While studying under Debbie Mercer, one of her workshops was on needlepainting, and these two pictures are from the "meadow" series. I apologise for the standard of the photos they were taken under glass.The idea came from a book by Sue Newhouse called Creative Hand Embroidery.
|Worked this at the workshop|
The embroidery is on painted pure silk fabric. The painting of the sky was done with diluted water colours... or acrylic plus water colour medium....For the flowers and some of the grasses we again painted various colour onto a piece of the silk, then stiffened it with 'aquadhere'. when the silk was dry it was like paper and we then cut out shapes and stitched them onto the picture. In the front/bottom of the pictures the grasses are worked in turkey stitch, and when cut allowed to flow over the matt inside the frame.

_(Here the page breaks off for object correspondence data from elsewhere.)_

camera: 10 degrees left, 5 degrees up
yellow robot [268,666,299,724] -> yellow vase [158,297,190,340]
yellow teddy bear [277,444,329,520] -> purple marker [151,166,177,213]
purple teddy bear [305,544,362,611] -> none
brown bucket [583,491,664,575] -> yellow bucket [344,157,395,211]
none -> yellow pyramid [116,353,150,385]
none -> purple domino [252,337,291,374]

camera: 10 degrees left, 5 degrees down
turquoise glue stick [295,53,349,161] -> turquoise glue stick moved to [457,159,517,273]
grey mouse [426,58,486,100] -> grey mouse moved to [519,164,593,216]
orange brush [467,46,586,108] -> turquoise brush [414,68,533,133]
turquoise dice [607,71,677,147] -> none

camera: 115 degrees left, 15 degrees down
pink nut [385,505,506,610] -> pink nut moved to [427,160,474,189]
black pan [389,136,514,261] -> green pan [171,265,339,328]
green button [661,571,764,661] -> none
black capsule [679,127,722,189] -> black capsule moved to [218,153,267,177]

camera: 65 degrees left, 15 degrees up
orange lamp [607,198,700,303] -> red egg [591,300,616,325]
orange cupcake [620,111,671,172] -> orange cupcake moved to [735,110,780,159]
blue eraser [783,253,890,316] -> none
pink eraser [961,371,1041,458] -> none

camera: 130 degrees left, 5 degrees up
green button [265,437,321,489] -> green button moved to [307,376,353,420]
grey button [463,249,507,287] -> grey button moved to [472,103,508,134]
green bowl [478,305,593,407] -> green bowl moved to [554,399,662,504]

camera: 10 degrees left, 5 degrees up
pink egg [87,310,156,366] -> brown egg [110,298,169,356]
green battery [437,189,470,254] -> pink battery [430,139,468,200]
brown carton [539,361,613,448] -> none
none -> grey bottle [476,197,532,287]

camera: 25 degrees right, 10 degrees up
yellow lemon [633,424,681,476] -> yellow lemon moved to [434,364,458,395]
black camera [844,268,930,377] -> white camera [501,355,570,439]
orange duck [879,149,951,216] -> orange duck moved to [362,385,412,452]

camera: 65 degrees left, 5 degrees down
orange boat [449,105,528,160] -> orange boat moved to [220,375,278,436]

As you can see we used a variety of stitches and threads to achieve effects. The background meadow was worked in a single thread of silk Au Ver a Soie which is beautiful to work with.
On my needlepainting journey I also created another, which I think everyone has seen already, but I would like to post it again here so I can have a record on this blog.
This needlepainting was one I did while studying under the lovely Ada in Maryborough who I have mentioned before. We were given the opportunity to choose a picture from her collection kept from old magazines. Being a "newbie" in the group at the time I stood back, and the picture left was what I used for this embroidery.
|West Australian Wattle|
These are some close ups of the wattle bloom and the grasses. All the embroidery was worked in wool thread on linen fabric. I have used quite a few different shades of lemon and gold for the wattle, but where the blooms are in shadow I have used lavender shades. The trunk and branches are in shades of black and dark greys, with touches of lighter greys, and is worked as a raised stem stich. The outer branches and twigs are worked in couched single threads.
|I stopped counting the knots at 2000|
I hope everyone who visits, enjoyed this week's little journey down Memory Lane Monday.